Data Set for Link collector links need to be the same size?

Posted: Tue Sep 09, 2008 5:22 pm
by jpr196
Hey All,

Hopefully an easy question. We have 2 sequential files (same structure) loading to one table. We were using link collector stage but our job has failed a few times after running for a period of time. The files have different amounts of data (1st has 50 million rows and 2nd has 70 million). Would this cause a timeout error using the link collector stage, round-robin algorithm? Is the simplest solution to break it up into 2 jobs and process each separately? Thanks in advance!

Posted: Tue Sep 09, 2008 7:54 pm
by chulett
What kind of failure, a timeout?
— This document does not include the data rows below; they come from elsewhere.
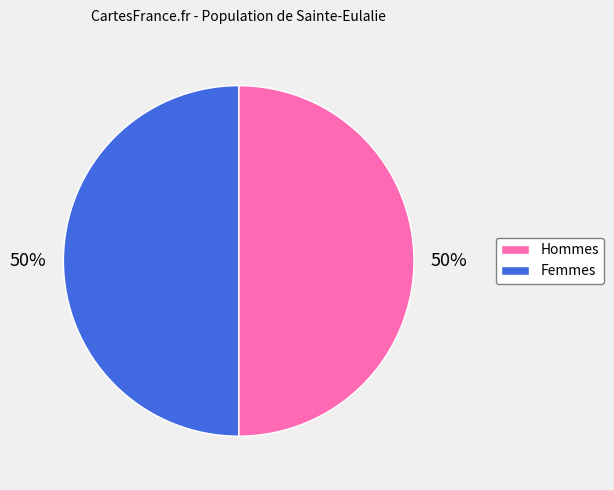

Is it true that Femmes is 50% of the pie?

True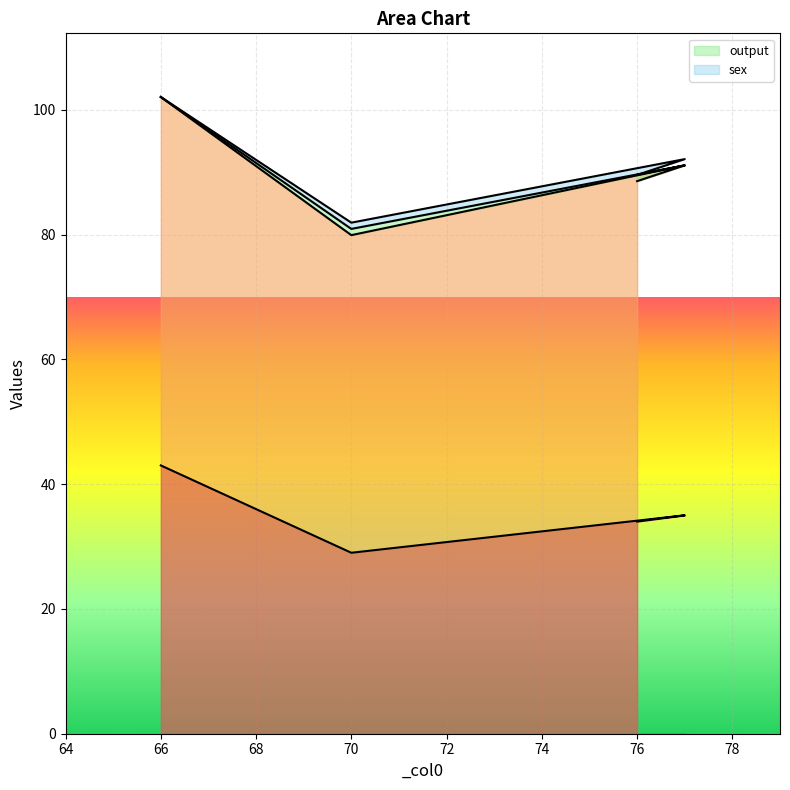

Between 70 and 77, which is larger?

77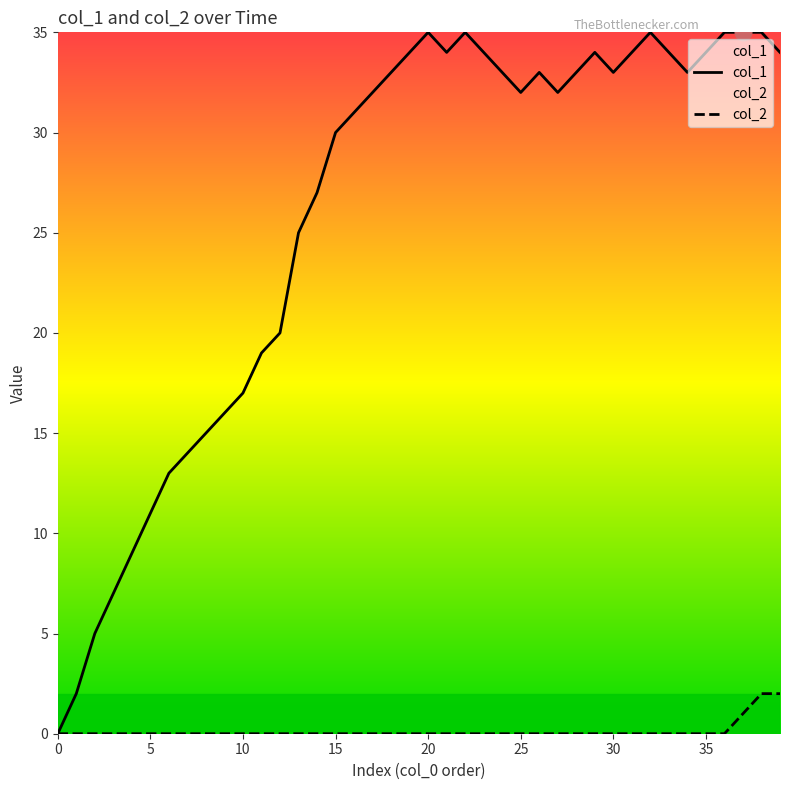

Which series has the widest spread of values?

col_1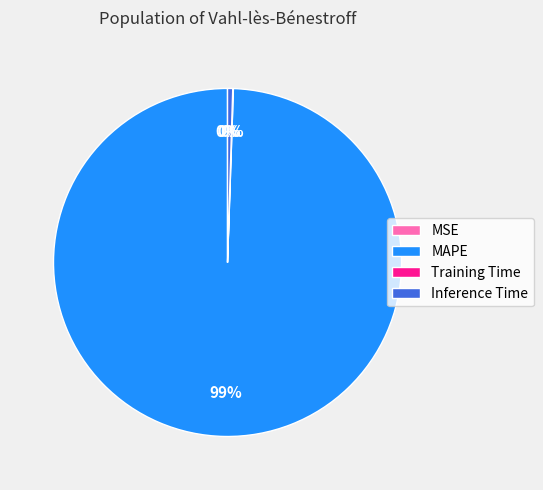

Does Inference Time represent more than half of the total?

No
Basically yes, they should be of a similar volume but I don't think that's a hard and fast requirement. :?

Posted: Tue Sep 09, 2008 8:30 pm
by ray.wurlod
The Link Collector stage is notorious for this behaviour. It takes Round Robin to mean "wait", rather than "skip if not ready". It does not process the "end of data" token gracefully.

You could cat the files together in a Filter command then, within the job if you want to, use Link Partitioner and Link Collector stages in concert to cause parallel processing. But try it without these stages first - I think that the speed of the Sequential File stage will be more than adequate.

Posted: Tue Sep 09, 2008 11:10 pm
by chulett
That probably explains why I don't use it. As noted, prefer concatenation, either before job or dynamically via the Filter.

Posted: Wed Sep 10, 2008 8:50 am
by jpr196
Thanks for the responses and suggestions. I need to filter data from each file before loading (and this is a one time load) so I think I'll process each file separately to work around the link collector.